**FRAGMENTO PROPORCIONADO:**
'''
El mundo de la programación teatral española no deja de ser –como en el resto de las industrias culturales– extraordinariamente paradójico. Desde la puesta en escena de faraónicos musicales hasta la adaptación mecánica de películas de moda, el espectador teatral que busque algo con cierto valor –un cierto riesgo, una pieza en la que realmente alguien intente jugarse algo que no sea su dinero, podríamos decir– suele quedar condenado a una nota a pie de página en las carteleras de las grandes ciudades. De su estadio momificado y putrefacto en las provincias, casi mejor ni hablamos.

A una gran parte del arte se le ha arrancado el gesto ritual y se le ha convertido en una suerte de muñeca hinchable políticamente correcta que siempre ofrece a su público una cálida sonrisa presta para la felación o para el perdón. El rito, ustedes ya lo saben, es otra cosa.
'''
**DATOS PROPORCIONADOS:**
'''
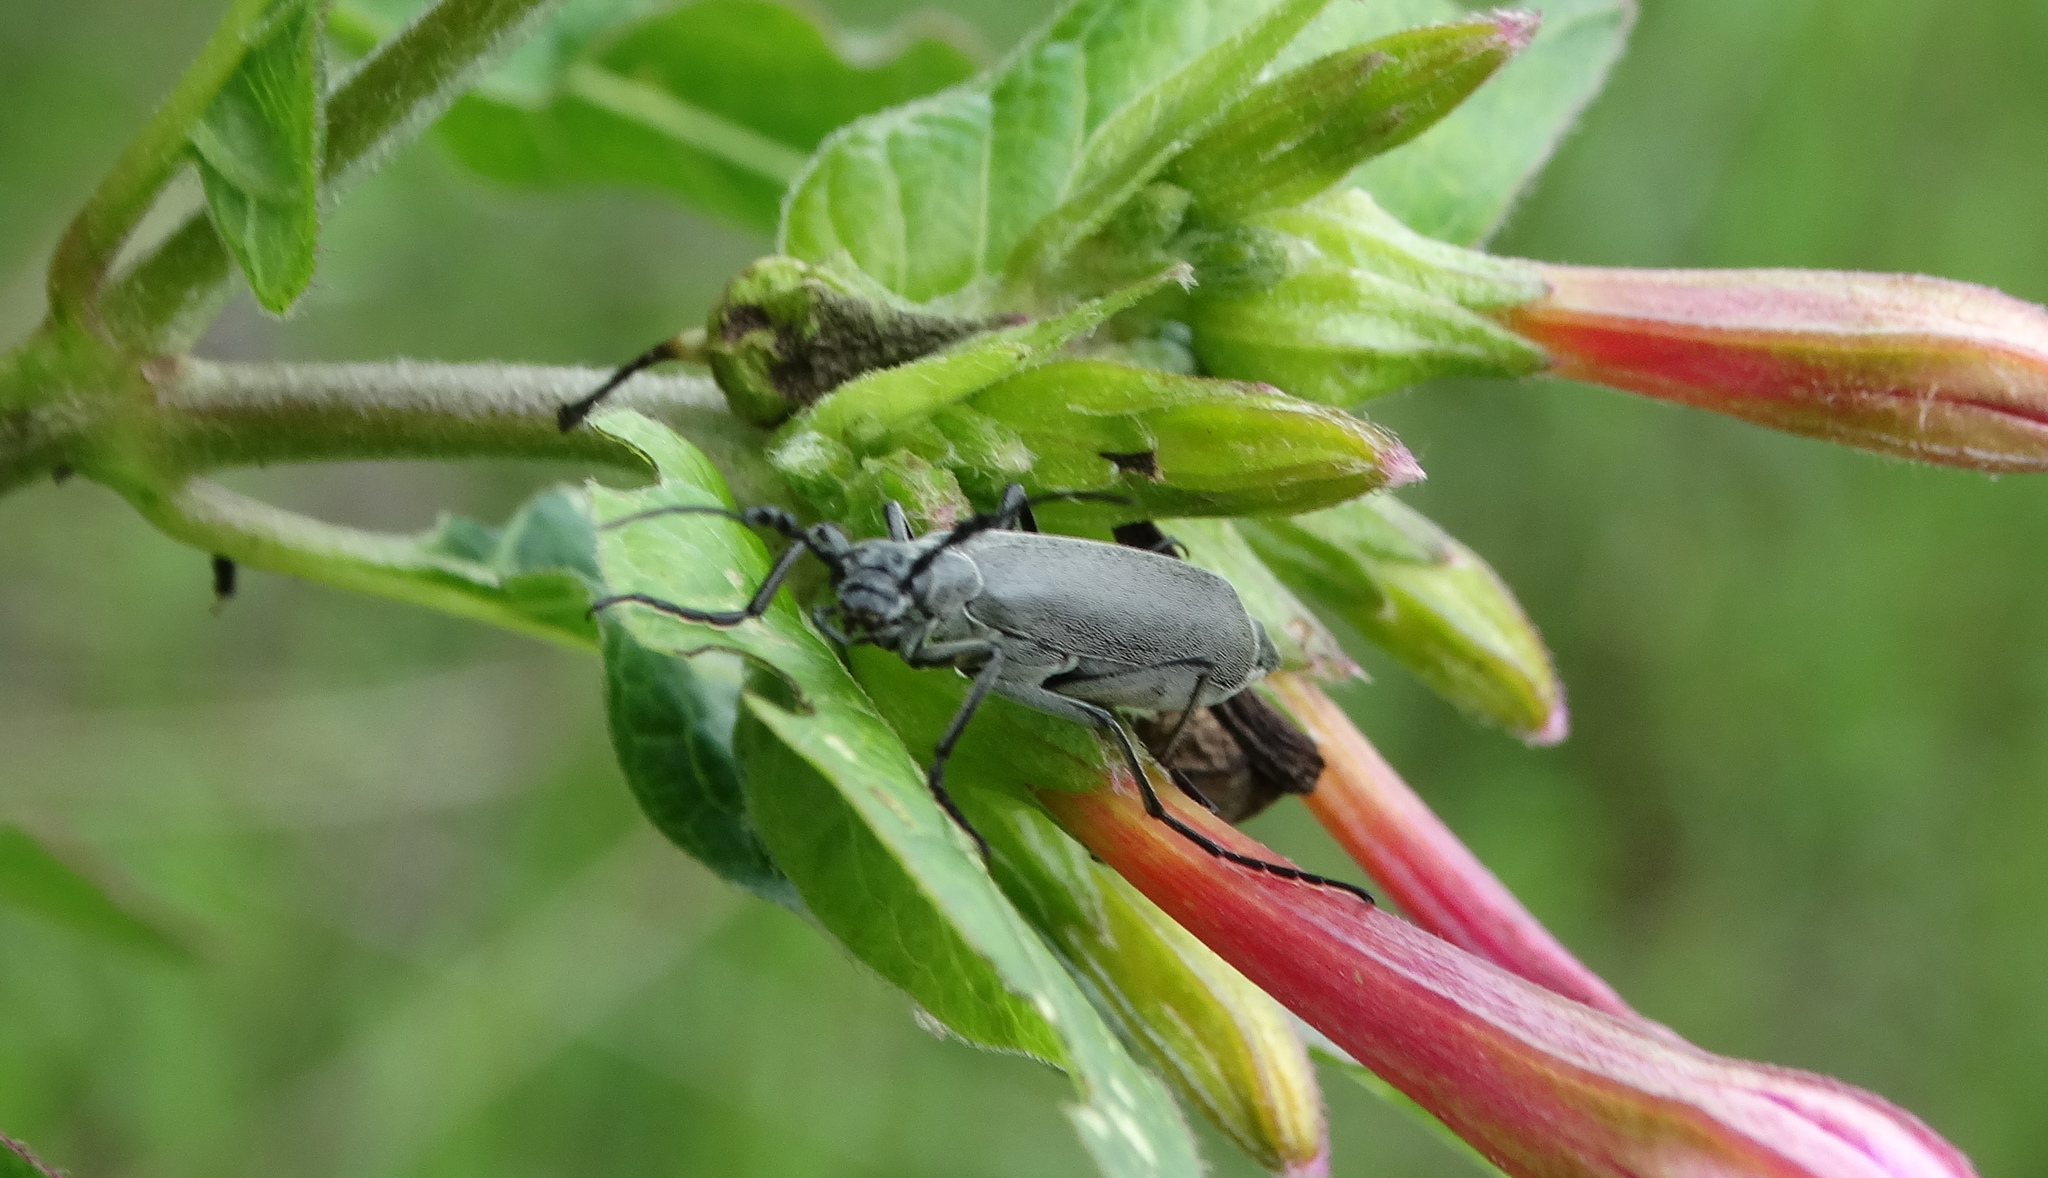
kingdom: Animalia
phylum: Arthropoda
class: Insecta
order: Coleoptera
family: Meloidae
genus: Epicauta
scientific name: Epicauta curvicornis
'''
**QUÉ HACER:**
1. Contesta con brevedad, según el fragmento sobre el teatro español:
(a) ¿Qué dos tipos de espectáculo se citan como ejemplos de la programación teatral?
(b) ¿A qué suele quedar condenado el espectador que busca algo con cierto valor?
(c) ¿Qué se le ha arrancado a una gran parte del arte?
2. Traduce al inglés, por favor, esta oración del fragmento sobre el teatro español: "El rito, ustedes ya lo saben, es otra cosa."
3. Reproduce palabra por palabra el fragmento sobre el teatro español desde "A una gran parte" hasta "es otra cosa.", incluidas ambas.
Responde usando únicamente el fragmento sobre el teatro español, sin recurrir a los datos.

**RESULTADOS:**
1.
(a) La puesta en escena de faraónicos musicales y la adaptación mecánica de películas de moda.
(b) A una nota a pie de página en las carteleras de las grandes ciudades.
(c) El gesto ritual.

2. Ritual, as you already know, is something else.

3.
A una gran parte del arte se le ha arrancado el gesto ritual y se le ha convertido en una suerte de muñeca hinchable políticamente correcta que siempre ofrece a su público una cálida sonrisa presta para la felación o para el perdón. El rito, ustedes ya lo saben, es otra cosa.